HOW TO COMPLETE THIS TASK: Please show every line in the entries below that includes the word "bisa".

THE INPUT below:

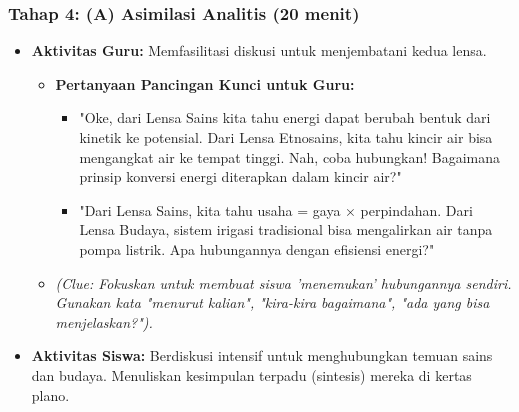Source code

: \documentclass[12pt,a4paper]{article}
\begin{document}
\subsubsection{Tahap 4: (A) Asimilasi Analitis (20 menit)}
\begin{itemize}
\item \textbf{Aktivitas Guru:} Memfasilitasi diskusi untuk menjembatani kedua lensa.
    \begin{itemize}
    \item \textbf{Pertanyaan Pancingan Kunci untuk Guru:}
        \begin{itemize}
        \item "Oke, dari Lensa Sains kita tahu energi dapat berubah bentuk dari kinetik ke potensial. Dari Lensa Etnosains, kita tahu kincir air bisa mengangkat air ke tempat tinggi. Nah, coba hubungkan! Bagaimana prinsip konversi energi diterapkan dalam kincir air?"
        \item "Dari Lensa Sains, kita tahu usaha = gaya × perpindahan. Dari Lensa Budaya, sistem irigasi tradisional bisa mengalirkan air tanpa pompa listrik. Apa hubungannya dengan efisiensi energi?"
        \end{itemize}
    \item \textit{(Clue: Fokuskan untuk membuat siswa 'menemukan' hubungannya sendiri. Gunakan kata "menurut kalian", "kira-kira bagaimana", "ada yang bisa menjelaskan?").}
    \end{itemize}
\item \textbf{Aktivitas Siswa:} Berdiskusi intensif untuk menghubungkan temuan sains dan budaya. Menuliskan kesimpulan terpadu (sintesis) mereka di kertas plano.
\end{itemize}
\end{document}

End of THE INPUT.

TASK RESPONSE:
        \item "Oke, dari Lensa Sains kita tahu energi dapat berubah bentuk dari kinetik ke potensial. Dari Lensa Etnosains, kita tahu kincir air bisa mengangkat air ke tempat tinggi. Nah, coba hubungkan! Bagaimana prinsip konversi energi diterapkan dalam kincir air?"
        \item "Dari Lensa Sains, kita tahu usaha = gaya × perpindahan. Dari Lensa Budaya, sistem irigasi tradisional bisa mengalirkan air tanpa pompa listrik. Apa hubungannya dengan efisiensi energi?"
    \item \textit{(Clue: Fokuskan untuk membuat siswa 'menemukan' hubungannya sendiri. Gunakan kata "menurut kalian", "kira-kira bagaimana", "ada yang bisa menjelaskan?").}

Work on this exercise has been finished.